A BULWARK OF DEAD PEOPLE.

But few lives were lost, in comparison, in this district, and while the stores were flooded and houses toppled over by the winds and undermined by the water, yet that bulwark made of dead people and all they had struggled for and owned in this life, kept back the savage waves from the Gulf and saved the rest of the town. Looking at this wall, from which, as I write, come the odors of decomposition, climbing it, as this correspondent has done, he is sure in his mind that if it had not been formed not as many people of Galveston Island would have escaped as on that day when Pompeii was shut out from the eyes of the world by the veil of ashes.
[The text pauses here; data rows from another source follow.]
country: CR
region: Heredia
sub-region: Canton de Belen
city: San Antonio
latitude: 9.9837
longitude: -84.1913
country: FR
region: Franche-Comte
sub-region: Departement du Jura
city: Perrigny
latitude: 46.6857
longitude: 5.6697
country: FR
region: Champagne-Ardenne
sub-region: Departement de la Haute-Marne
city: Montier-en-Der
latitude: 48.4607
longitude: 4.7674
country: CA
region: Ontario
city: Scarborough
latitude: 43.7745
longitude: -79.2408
These are speculations. In years to come men may be able in talk of this greatest of catastrophes in the cool, deliberate way which will admit of reasonable hypotheses as to the causes of the results, but they cannot do it now. The wind blew from the east. The currents were criss-cross. My God, it was awful. And that is as far as you can get with any of those left. For they know no more. They know that the wind blew. They know the waves rolled. They know, or most of them do, that they lost dear ones, and that is all. The hydrographer of the future may tell us all.
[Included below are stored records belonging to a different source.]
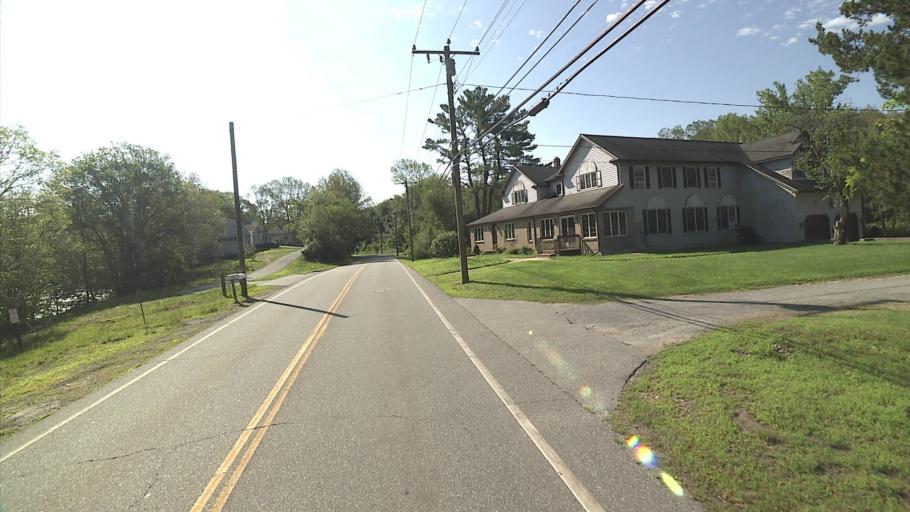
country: US
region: Connecticut
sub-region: New London County
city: Montville Center
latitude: 41.4597
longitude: -72.1477
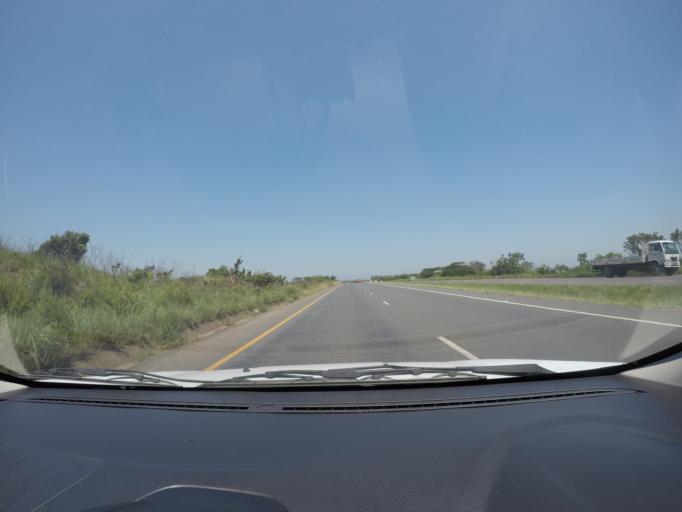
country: ZA
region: KwaZulu-Natal
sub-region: uThungulu District Municipality
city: Richards Bay
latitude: -28.7778
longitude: 31.9673
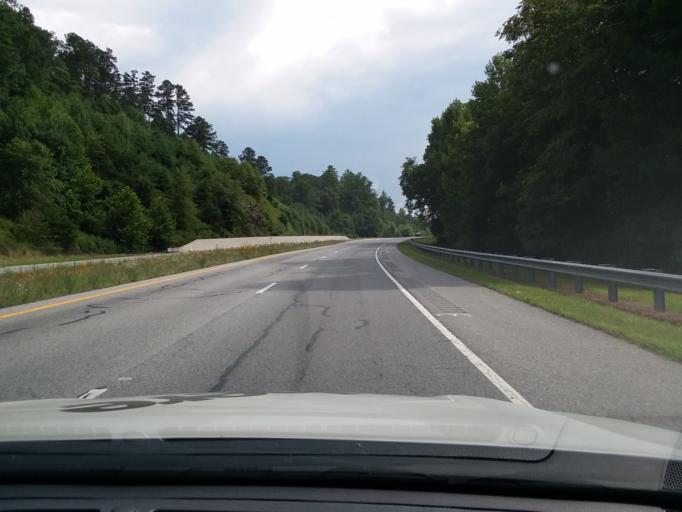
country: US
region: Georgia
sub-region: Rabun County
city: Clayton
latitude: 34.7729
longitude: -83.3950
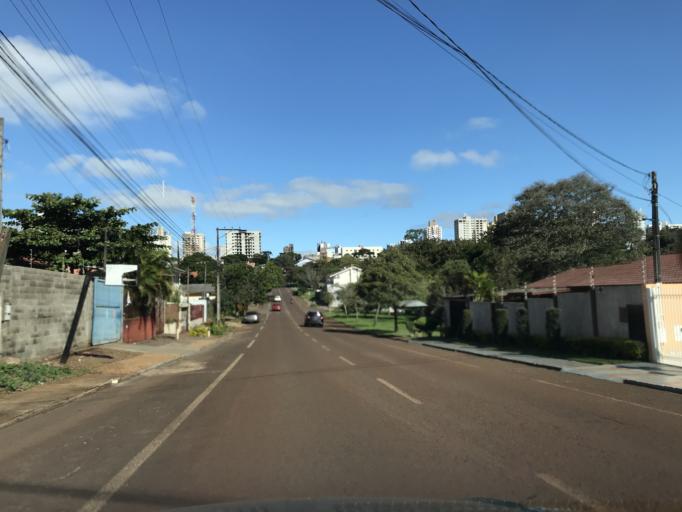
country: BR
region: Parana
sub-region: Cascavel
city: Cascavel
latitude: -24.9456
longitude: -53.4687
But as far as such people of North Texas, as I am, they will leave it to him. He may know the currents and the winds, and tell to the satisfaction. But he will never tell of these horrors. I cannot in the present. I may not be able to do it in the future. When the story of the funeral pyres and the burials at sea, and the reasons for both, are explained—when the pictures are given of the rescued, hunting for the dead—then indeed if all are drawn as they are—natural and unstained—another monstrosity in news paper life will have arisen.